Thoracocare is a minute to very small (1.7 – 3.6 mm long) trilobite, that lived during part of the Middle Cambrian in what are today the states of Idaho, Nevada and Utah. It is the only trilobite known with just two thorax segments outside most members of the Agnostida order. It can be distinguished from Agnostida by the very wide subquadrate glabella (about half the cephalon), parallel-side widening forward in the largest specimen, with the full front side touching the border. Two species are known, one, T. idahoensis, only from pygidia.

== Etymology ==
Thoracocare is derived from the Greek θώραξ (thorax) meaning "breastplate" and ἀκαρής (akares) meaning "tiny".

== Distribution ==
- Thoracocare minuta is known from the Middle Cambrian of the United States (Glossopleura-zone, Spence Tongue Member, Lead Bell Shale/Spence Shale Formation, Idaho, 42.0° N, 112.0° W).
- Thoracocare idahoensis was collected from the Middle Cambrian of the United States (Glossopleura-zone, north side of Two Mile Canyon, Malad Range, and the top bed of the Naomi Peak Limestone, both in Idaho; lower and middle Albertella-zone, Belted Range, Nevada)

== Ecology ==
Thoracocare minuta occurs in the same deposit as Pagetia rugosa, Pentagnostus bonnerensis, Elrathina spencei, Oryctocare sp., Oryctocephalus walcotti, and Ogygopsis typicalis. Scholars consider that Thoracocare minuta may have lived in the water column (a pelagic lifestyle) rather than on the seafloor.

== Description ==
Thoracocare is a very small to minute trilobite (1.7 – 3.6 mm long in adulthood), with an elliptical body outline. The headshield (or cephalon) and tailshield (or pygidium) are of approximately same size (or isopygous) with 2 thoracic segments between them. The central raised area of the cephalon (or glabella) is broad, subrectangular, tapering slightly to the back in larger specimens and touching the frontal border, and without transverse furrows. Fixed cheeks are subtriangular. Free cheeks are rarely present. Dorsal sutures are proparian. The pygidium is subcircular, about 1 2/3× as wide as long. The segmentation of the pygidial axis (or rhachis) and pleura is indiscernible or very weak. The rhachis is about 1/3 of the pygidial width anteriorly, tapering evenly backwards. There is no pygidial border. There may be small spines extending from the frontal corners of the pygidium.

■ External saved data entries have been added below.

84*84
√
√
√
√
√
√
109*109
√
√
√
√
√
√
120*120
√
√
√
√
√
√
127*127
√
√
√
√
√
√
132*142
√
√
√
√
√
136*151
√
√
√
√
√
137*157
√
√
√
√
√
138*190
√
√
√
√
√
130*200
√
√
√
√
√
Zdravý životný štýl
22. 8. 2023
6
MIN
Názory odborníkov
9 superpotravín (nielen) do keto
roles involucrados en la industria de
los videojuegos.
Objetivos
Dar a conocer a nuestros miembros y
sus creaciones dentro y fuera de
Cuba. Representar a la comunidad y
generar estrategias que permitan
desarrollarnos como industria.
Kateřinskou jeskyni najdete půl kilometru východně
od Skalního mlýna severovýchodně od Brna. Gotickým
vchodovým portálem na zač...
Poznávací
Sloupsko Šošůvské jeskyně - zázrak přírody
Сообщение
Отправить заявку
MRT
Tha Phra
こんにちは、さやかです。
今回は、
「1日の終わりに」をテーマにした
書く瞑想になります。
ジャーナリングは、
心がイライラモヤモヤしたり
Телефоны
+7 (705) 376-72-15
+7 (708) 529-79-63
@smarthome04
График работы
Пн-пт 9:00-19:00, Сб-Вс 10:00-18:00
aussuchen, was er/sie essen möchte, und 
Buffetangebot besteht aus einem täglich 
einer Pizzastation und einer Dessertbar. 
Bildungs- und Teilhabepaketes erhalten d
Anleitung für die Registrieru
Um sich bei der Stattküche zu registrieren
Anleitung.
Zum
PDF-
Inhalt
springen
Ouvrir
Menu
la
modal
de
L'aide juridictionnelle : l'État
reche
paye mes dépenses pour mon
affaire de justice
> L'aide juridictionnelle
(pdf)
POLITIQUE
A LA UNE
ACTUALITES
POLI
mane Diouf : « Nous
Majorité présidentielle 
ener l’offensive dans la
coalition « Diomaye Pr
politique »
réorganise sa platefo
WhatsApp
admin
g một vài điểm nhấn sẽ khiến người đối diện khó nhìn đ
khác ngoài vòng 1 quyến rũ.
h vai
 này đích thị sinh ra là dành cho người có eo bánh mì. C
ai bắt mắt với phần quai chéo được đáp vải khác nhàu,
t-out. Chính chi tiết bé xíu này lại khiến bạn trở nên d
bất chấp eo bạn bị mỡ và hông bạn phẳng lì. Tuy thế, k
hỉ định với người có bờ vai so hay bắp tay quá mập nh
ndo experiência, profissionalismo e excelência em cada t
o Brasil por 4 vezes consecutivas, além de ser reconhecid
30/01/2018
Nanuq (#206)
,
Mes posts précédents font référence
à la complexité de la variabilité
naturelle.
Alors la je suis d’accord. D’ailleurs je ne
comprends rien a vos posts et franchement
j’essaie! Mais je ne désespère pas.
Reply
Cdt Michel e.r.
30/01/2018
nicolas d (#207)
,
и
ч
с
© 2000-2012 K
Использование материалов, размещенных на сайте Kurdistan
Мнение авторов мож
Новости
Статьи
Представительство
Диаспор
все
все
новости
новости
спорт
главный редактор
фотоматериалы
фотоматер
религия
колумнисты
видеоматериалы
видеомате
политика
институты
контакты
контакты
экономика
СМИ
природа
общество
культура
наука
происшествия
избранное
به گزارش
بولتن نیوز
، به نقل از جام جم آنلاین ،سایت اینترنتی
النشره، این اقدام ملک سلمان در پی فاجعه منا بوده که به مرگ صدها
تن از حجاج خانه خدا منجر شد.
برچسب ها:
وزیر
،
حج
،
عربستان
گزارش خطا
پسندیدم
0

=== Differences with other Corynexochida ===
All other known corynexochoid genera have at least five thorax segments. Other early (Middle Cambrian) species also differ by having less wide glabellas and better defined pygidial furrows.

=== Differences with Agnostida ===
In Thoracocare minuta the glabella is more than 1/3 of the width of the cephalon, is parallel sided or expands forward and reaches the frontal border. It also lacks a pygidial border.